The last few days have seen the UK's military strategy brought to the forefront of the election, with Conservative Defence Secretary Michael Fallon accusing Miliband of 'bartering away' the UK's costly and deadly nuclear submarines and 'gambling' with the UK's national security.
Unfortunately, despite the personalised tone, the political differences are actually far less pronounced than the rhetoric would suggest. Miliband emphasised this in his response: "Our position is continuous at-sea deterrence, like the Conservative Party, renewing Trident, like the Conservative Party, multi-lateral disarmament, like the Conservative Party."
The issue goes wider than Trident, with both parties agreeing on most of the fundamentals of foreign policy and national security.
At the moment the military lobby in both parties is working overtime to ensure that the UK maintains the sixth largest military budget in the world.
The last few months have seen former defence secretaries from both sides joining NATO heads in calling on the UK to "show leadership" by maintaining its current budget. Senior military chiefs have threatened to quit if there are any cuts and last month the House of Commons Defence Committee urged the government to 'rebuild its military capacity.'
All of this alarmist talk needs to be put it context. Despite recent cuts, at £37 billion the UK military budget is still far higher than in a number of much bigger countries, such as Brazil or India. It also represents a far higher percentage of national GDP than any other European country and almost all NATO members. Very often this money is pumped straight into bloated, costly and unnecessary procurement projects like the two aircraft carriers, F35 Jets and trident missiles.
These skewed priorities have contributed to a UK foreign policy that has been characterised by militarism and disastrous foreign interventions, like the catastrophic wars in Libya and Iraq. This emphasis on war has been mirrored by a consistent and hypocritical support for tyrants and dictatorships like in Saudi Arabia as long as they buy UK weapons.
One of the effects of the current debate has been to overlook a number of the underlying drivers of national and international insecurity; such as climate change, cyber-crime and the sustainability of our energy sources. The government's latest National Security Strategy review (published October 2010) found that all of these pose far greater and more immediate threats than the likelihood of any military strike against the UK.

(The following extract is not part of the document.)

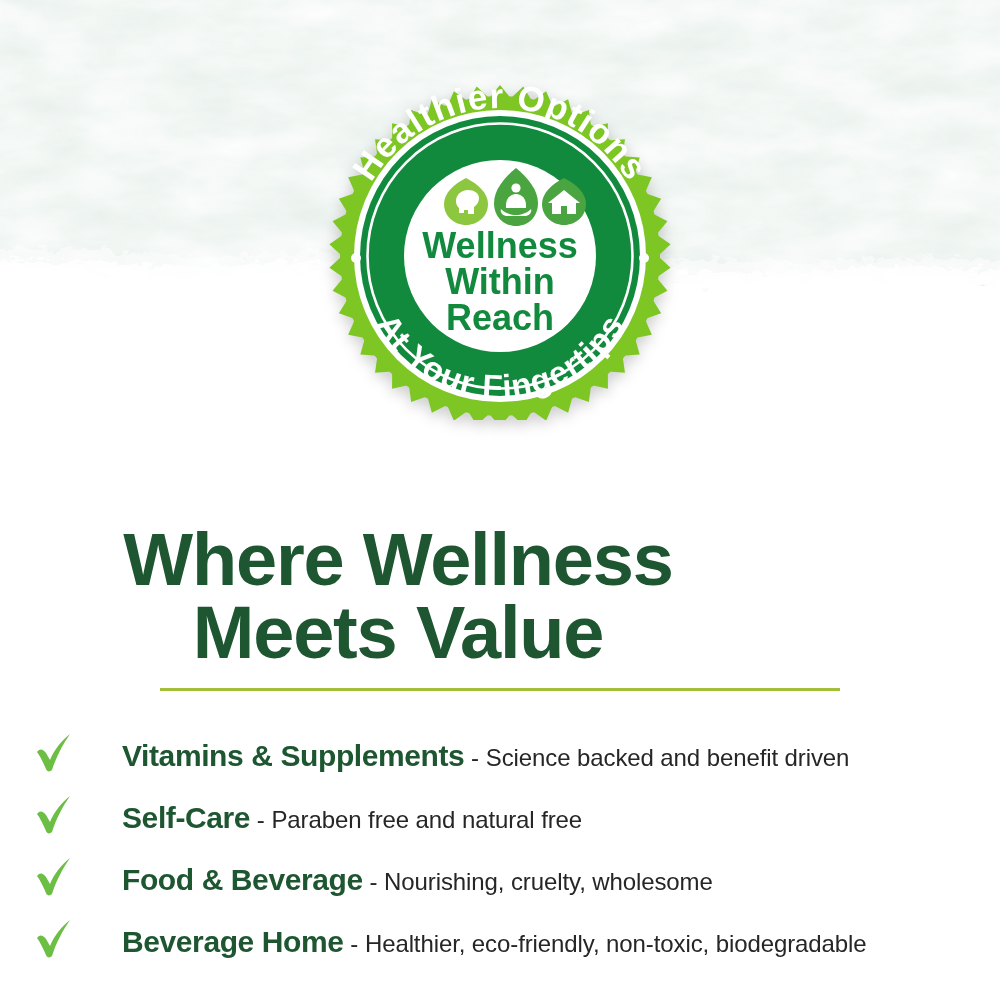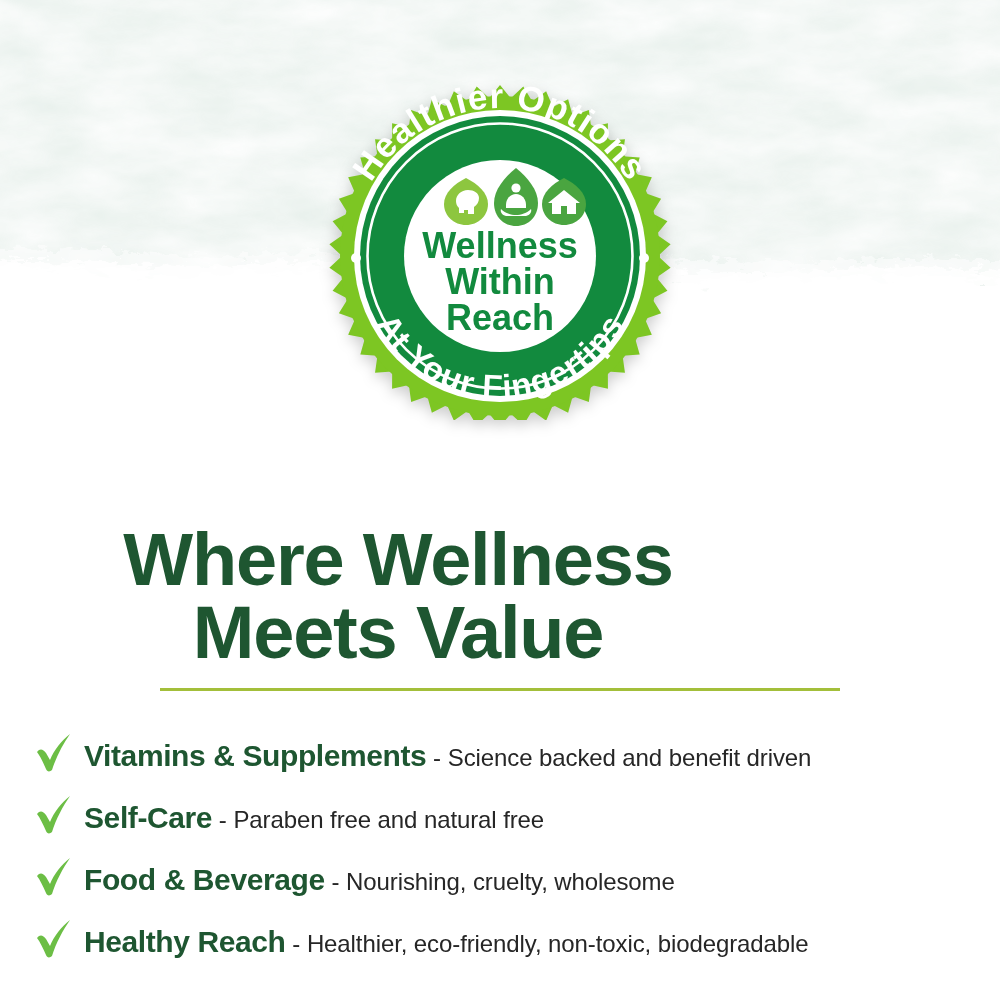"Vitamins & Supplements - Science" .rowtext { margin-left: none -> 38px }
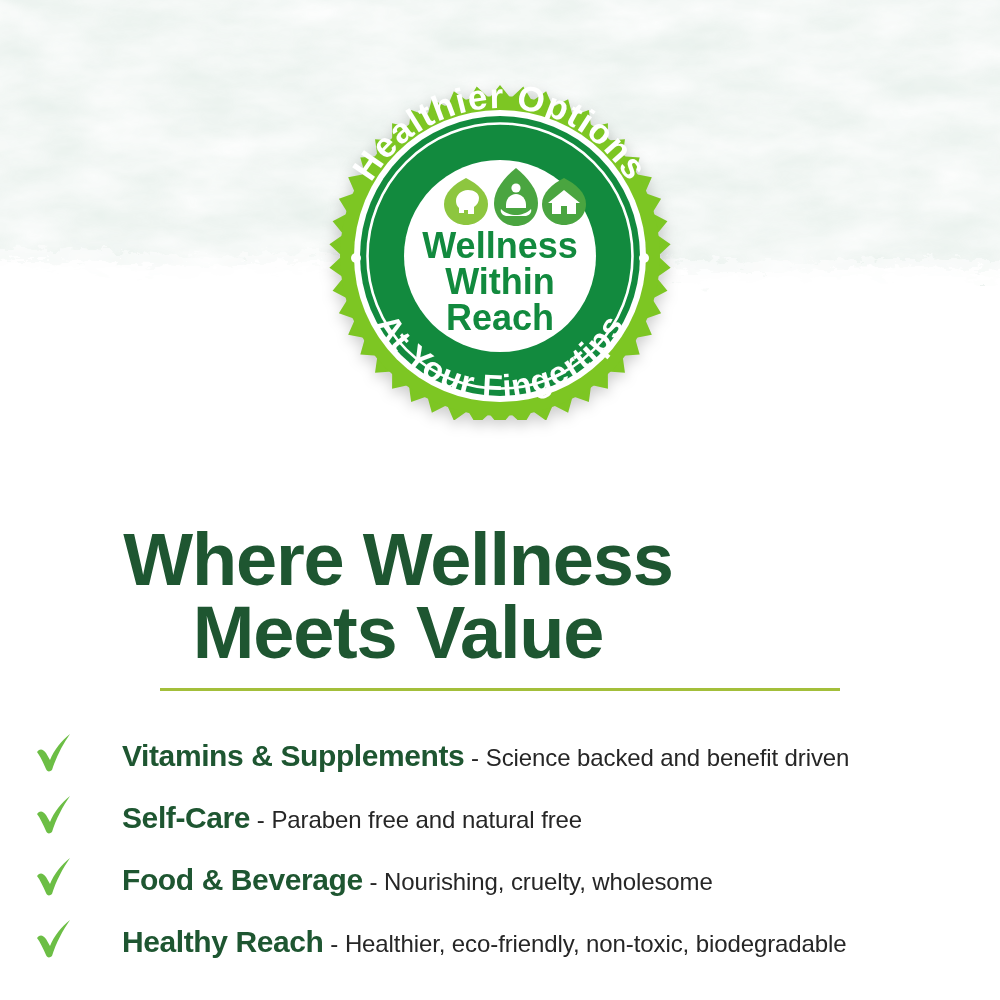"Healthy Reach" span.cat { text: Healthy Reach -> Beverage Home }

Part of what is fuelling the current focus is the close and politically compromising relationship between arms companies and politicians from across the spectrum.
This was on full display when the ADS, a trade body for arms companies, held its annual dinner at the Hilton Hotel in Mayfair two months ago. The dinner was attended by hundreds of arms company representatives and over 40 MPs, from across the three main political parties; including the Minister for Business, Vince Cable, and Shadow Defence Minister, Vernon Coaker.
This high-level political support has been complemented by a structural support, which has seen a 'revolving door' between arms companies and the corridors of power.
Research from The Guardian has found that senior military officers and MoD officials received approval for over 3,500 jobs in arms companies between 1996-2012 alone. One of the most notable examples is former defence minister Geoff Hoon, who is now the 'head of government affairs' at AgustaWestland, after having given them a £1.7 billion contract while in office.
Furthermore, arms companies are regularly seconding staff to the very departments that are responsible for buying and selling their wares. Surely if government is to take a neutral and dispassionate view on national security strategy then these sorts of potentially back-scratching deals need to come to an end?
Regardless of who wins the election, what we can't have is five more years of the same. It is not manufactured and personalised arguments about Trident that are needed. Rather it is a whole new approach to national security; one that isn't constantly focused on projecting strength, providing military solutions to all threats and taking part in catastrophic foreign interventions that make us all less safe.